Passenger.sock address already in use

I’ve got a user that’s receiving this error. I can’t seem to find anything on google to help solve this. Can anyone please help. I can login to ondemand just fine, but this user continues to receive this error.

OnDemand version: v1.6.25 | Dashboard version: v1.35.3

Something is wrong with their Per User Nginx (PUN). You can clean the PUN by issuing this command.

sudo /opt/ood/nginx_stage/sbin/nginx_stage nginx_clean --user ch237886

If that doesn’t resolve the issue - issue the command again to ensure the PUN is not running. Use ps and so on to be sure that there’s not nginx running for this user. When you’re sure there’s no processes running for this user - remove that socket file /var/run/ondemand-nginx/ch237886/passenger.sock.

I had already cleaned out their processes with the kill command and removed that socket file before reaching out.

Your command gives this error:

[ch230108@ondemand ~]$ sudo /opt/ood/nginx_stage/sbin/nginx_stage nginx_clean --user ch237886
invalid option: --user
Run 'nginx_stage --help' to see a full list of available command line options.

I’ve had them try with a different browser to see if it is a cache thing.

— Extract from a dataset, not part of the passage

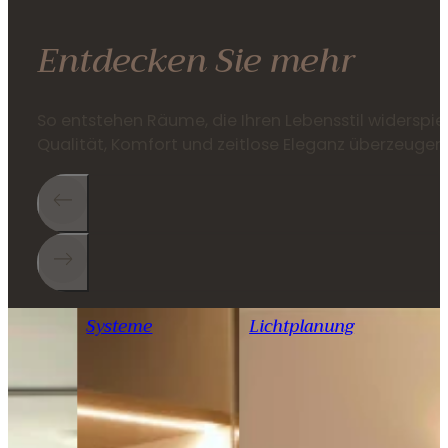
Entdecken Sie mehr
So entstehen Räume, die Ihren Lebensstil widerspie
Qualität, Komfort und zeitlose Eleganz überzeugen
Systeme
Lichtplanung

I’m getting another user with this same error now. The original user needed access for a class and that class has already started so the effort to get them online was abandoned since they no longer needed access.

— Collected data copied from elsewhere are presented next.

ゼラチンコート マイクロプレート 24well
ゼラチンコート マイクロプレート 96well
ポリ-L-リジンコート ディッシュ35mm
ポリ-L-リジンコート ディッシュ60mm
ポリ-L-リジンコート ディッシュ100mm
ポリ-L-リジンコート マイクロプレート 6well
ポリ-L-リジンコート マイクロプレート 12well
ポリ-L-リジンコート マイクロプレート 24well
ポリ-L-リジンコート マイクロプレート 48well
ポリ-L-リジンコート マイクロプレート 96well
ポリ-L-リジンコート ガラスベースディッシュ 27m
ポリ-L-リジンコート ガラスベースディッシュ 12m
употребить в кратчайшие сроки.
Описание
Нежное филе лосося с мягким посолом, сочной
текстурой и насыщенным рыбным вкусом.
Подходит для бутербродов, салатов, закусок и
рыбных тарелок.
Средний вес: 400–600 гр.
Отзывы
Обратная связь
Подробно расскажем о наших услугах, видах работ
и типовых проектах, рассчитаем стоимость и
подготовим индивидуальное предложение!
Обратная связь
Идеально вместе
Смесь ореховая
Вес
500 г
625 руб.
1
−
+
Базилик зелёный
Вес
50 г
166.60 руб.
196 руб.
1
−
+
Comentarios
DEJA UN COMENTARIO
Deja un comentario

Also yesterday and today the server has had 502 errors in the morning. I’ve had to reboot the VM, restarting the service did not help.

Issues like this are really hard to track down.

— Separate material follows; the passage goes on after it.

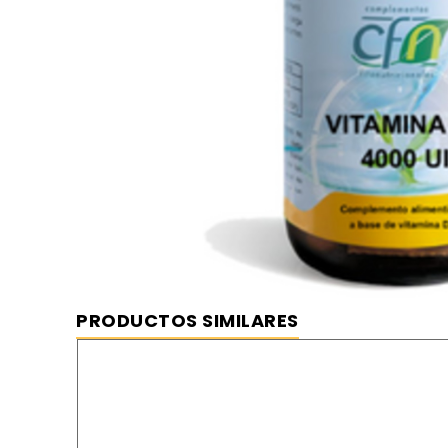
Vitamina D 4000 Ui 60 cápsulas cf
⦿ MEJOR PRECIO GARANTIZADO
⦿ ENVÍO GRATIS
PRODUCTOS SIMILARES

My best guess, from reading this topic below is it’s somehow related to the SSSD stack and how you authenticate.

Somehow your users are able to start the PUN, but they’re not able to connect to the socket. Are there any system level messages (like audit logs or /var/log/messages) that could indicate an issue? Some messages in that topic seem to indicate it’s as simple as lowercasing your users. There seems some mismatch in REMOTE_USER (however you pull the username from your authentication system) and the actual Linux user.

You mean it’s completely down for everyone?

The server came back up, but the reboot didn’t help this situation. Unfortunately I think this is going to just be a mystery. Our auth is a combination of winbind for passwords and local groups that have to be synced around the cluster. I’d love to be on sssd, but my predecessor chose a different route.

Sorry I don’t have a better answer for you. We’ve seen this error come up occasionally, but have never been able to replicate it.